While clearing Santa Ana Mayor Miguel Pulido of any criminal conflict of interest related to his property swap with a city contractor, county prosecutors did refer evidence of possible "tax fraud" to the state Franchise Tax Board.
The DA’s suspicion of a potentially illegal scheme to avoid taxes focuses on the reported value of a parking lot in downtown Santa Ana that Pulido's family traded to Rupen James Akoubian, the owner of NAPA Orange County Auto Parts, in exchange for a house in Westminster.
When the deal was consummated in 2010, sales deeds showed the value of both properties to be $200,000. Later, however, the county assessor appraised the house Pulido and his family received at $430,000, but agreed with the reported value of the parking lot.
By 2012, Pulido's family had transferred the Westminster house soley into the mayor's name and he had sold it for $397,000, which based on the sales deeds netted him a $197,000 profit.
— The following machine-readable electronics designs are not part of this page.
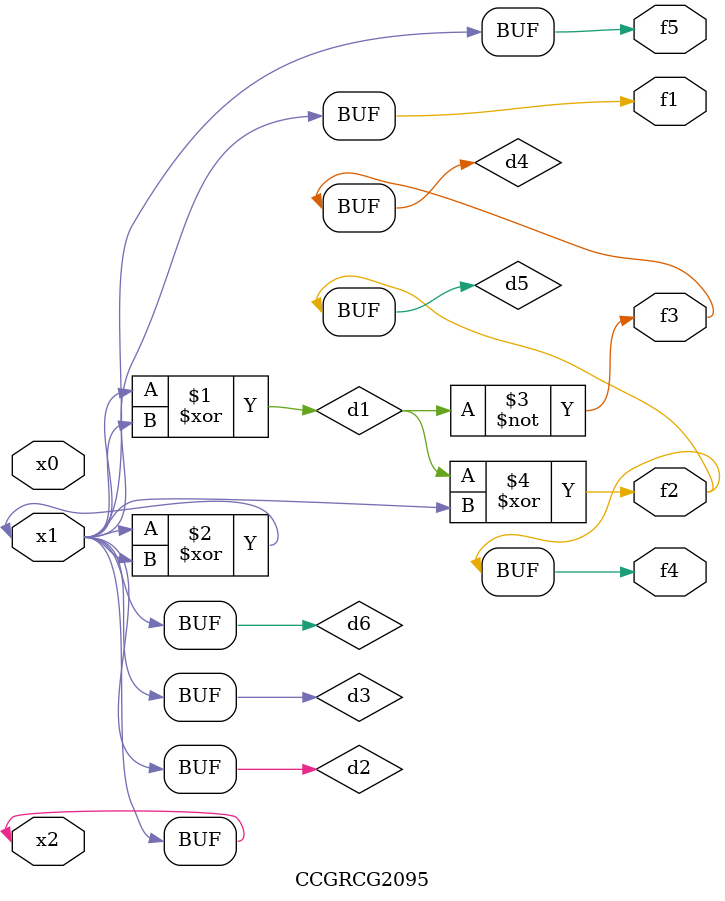
<source format=v>
module CCGRCG2095(
	input x0, x1, x2,
	output f1, f2, f3, f4, f5
);

	wire d1, d2, d3, d4, d5, d6;

	xor (d1, x1, x2);
	buf (d2, x1, x2);
	xor (d3, x1, x2);
	nor (d4, d1);
	xor (d5, d1, d2);
	buf (d6, d2, d3);
	assign f1 = d6;
	assign f2 = d5;
	assign f3 = d4;
	assign f4 = d5;
	assign f5 = d6;
endmodule

</source>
Meanwhile, Pulido voted in favor of two city contracts for NAPA Orange County Auto Parts.
The mayor admitted to six violations of state law stemming from his failure to publicly disclose financial interests related to the property swap and a conflict of interest vote for one of the contracts. The state’s Fair Political Practices Commission fined him $13,000 for the violations.
The Orange County District Attorney’s office said in a report released late last Friday that it couldn’t find sufficient evidence for criminal violations of the state’s conflict of interest laws. However, it did raise questions about why the value of the house was set at only $200,000.
According to the report, Akoubian told the DA’s office that the valuations were his idea and that he didn’t put much thought to it. He said he came up with the figure by rounding up the cost basis of the house. Under tax law, the cost basis is generally what the owner originally paid to acquire a property, minus other factors like depreciation.
“That issue has been referred to the [state] Franchise Tax Board to evaluate whether or not there are any possible tax fraud issues associated with the low property value submitted for the Westminster house,” the report states.
This isn’t the first time that the DA’s office reportedly asked an outside agency to probe the property swap for possible tax fraud.
According to a source familiar with the DA’s investigation, prosecutors stalled their inquiry for months and asked the FPPC to wait on issuing its fine until the IRS launched its own investigation. Then, just after Pulido’s reelection last November, DA officials told FPPC officials that the IRS wasn’t interested in the case and they wouldn't be taking any further action, the source said.
Pulido has long had trouble paying his taxes. He and his family have faced numerous tax liens, and his consulting business, The LaFarga Group, has continued to receive income despite having its articles of incorporation suspended for several years due to nonpayment of taxes.